Beiersdorf positioniert sich so als einer der wenigen Player, der das Thema „Active Beauty meets Deep Science“ glaubwürdig verkörpern kann. In einem Markt, der nach Innovation lechzt, ist das ein Gamechanger.
Drei Aktien, drei Wege – Anleger brauchen Klarheit, nicht Hoffnung
Jefferies hat mit seinen Abstufungen ein deutliches Signal gesendet: Brenntag und Symrise stehen vor operativen und strukturellen Herausforderungen, deren Lösung nicht kurzfristig zu erwarten ist. Anleger, die auf Turnaround hoffen, brauchen Geduld – und Nerven.

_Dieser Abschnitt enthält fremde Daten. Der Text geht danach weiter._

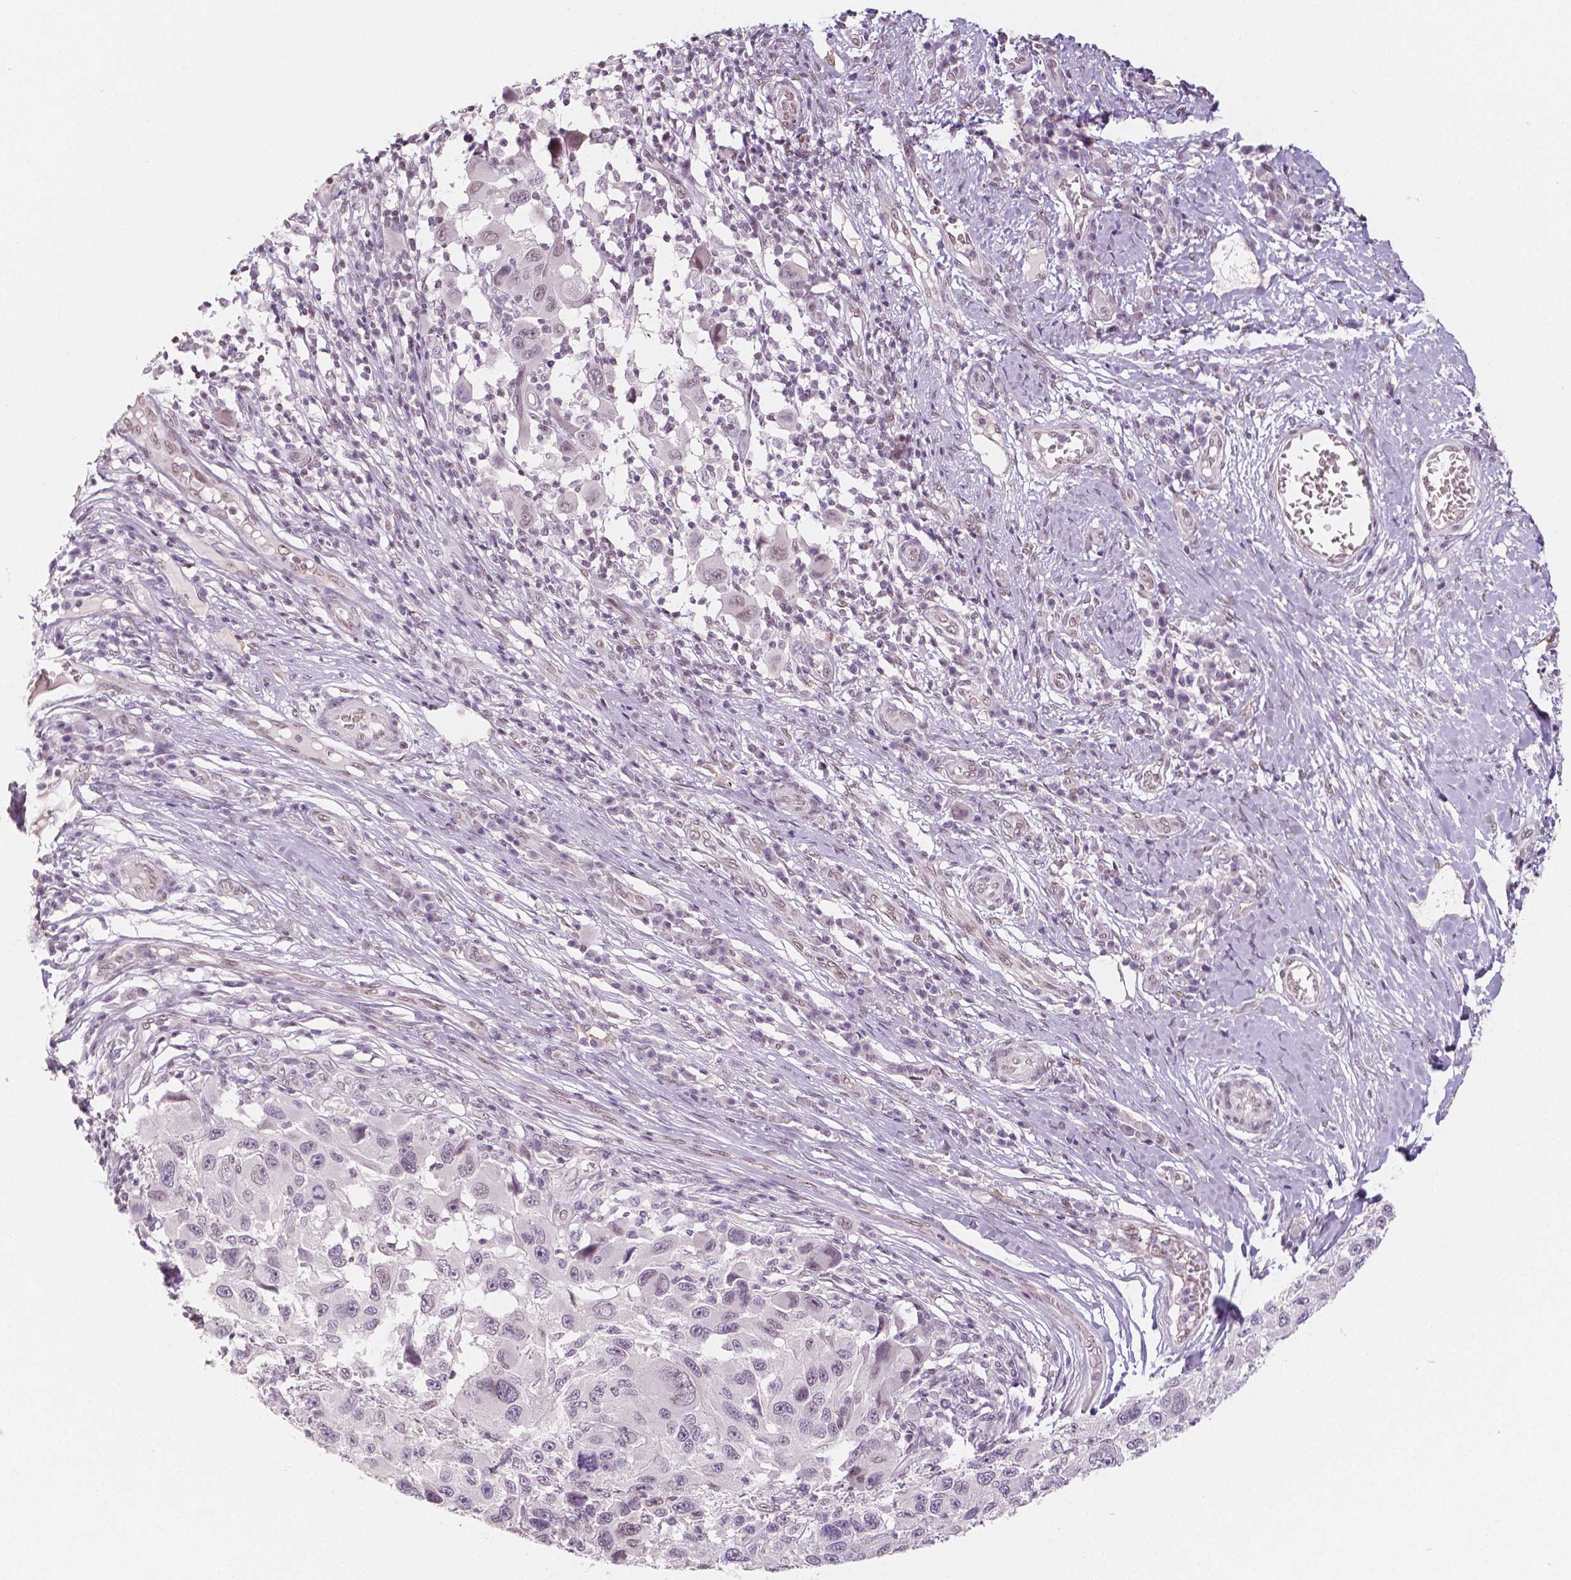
{"staining": {"intensity": "negative", "quantity": "none", "location": "none"}, "tissue": "melanoma", "cell_type": "Tumor cells", "image_type": "cancer", "snomed": [{"axis": "morphology", "description": "Malignant melanoma, NOS"}, {"axis": "topography", "description": "Skin"}], "caption": "Immunohistochemistry (IHC) of human malignant melanoma reveals no expression in tumor cells. (DAB immunohistochemistry (IHC), high magnification).", "gene": "KDM5B", "patient": {"sex": "male", "age": 53}}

Beiersdorf dagegen ist kein Turnaround – es ist ein Durchstarter. Skalierbare Produktion, ESG-Fortschritt, wissenschaftliche Tiefe, internationale Expansion: Wer Qualität sucht, findet sie hier.
Klartext, bitte:
In Frankfurt, Düsseldorf und München dürften viele Investoren die Jefferies-Studien mit hochgezogenen Augenbrauen gelesen haben – und nicht wenige mit rotem Stift im Depot reagiert haben. Denn eins ist klar:
Wenn gleich zwei deutsche Mittelstandswerte in einem Rutsch als unterdurchschnittlich eingestuft werden, ist das kein Zufall. Es ist ein Urteil.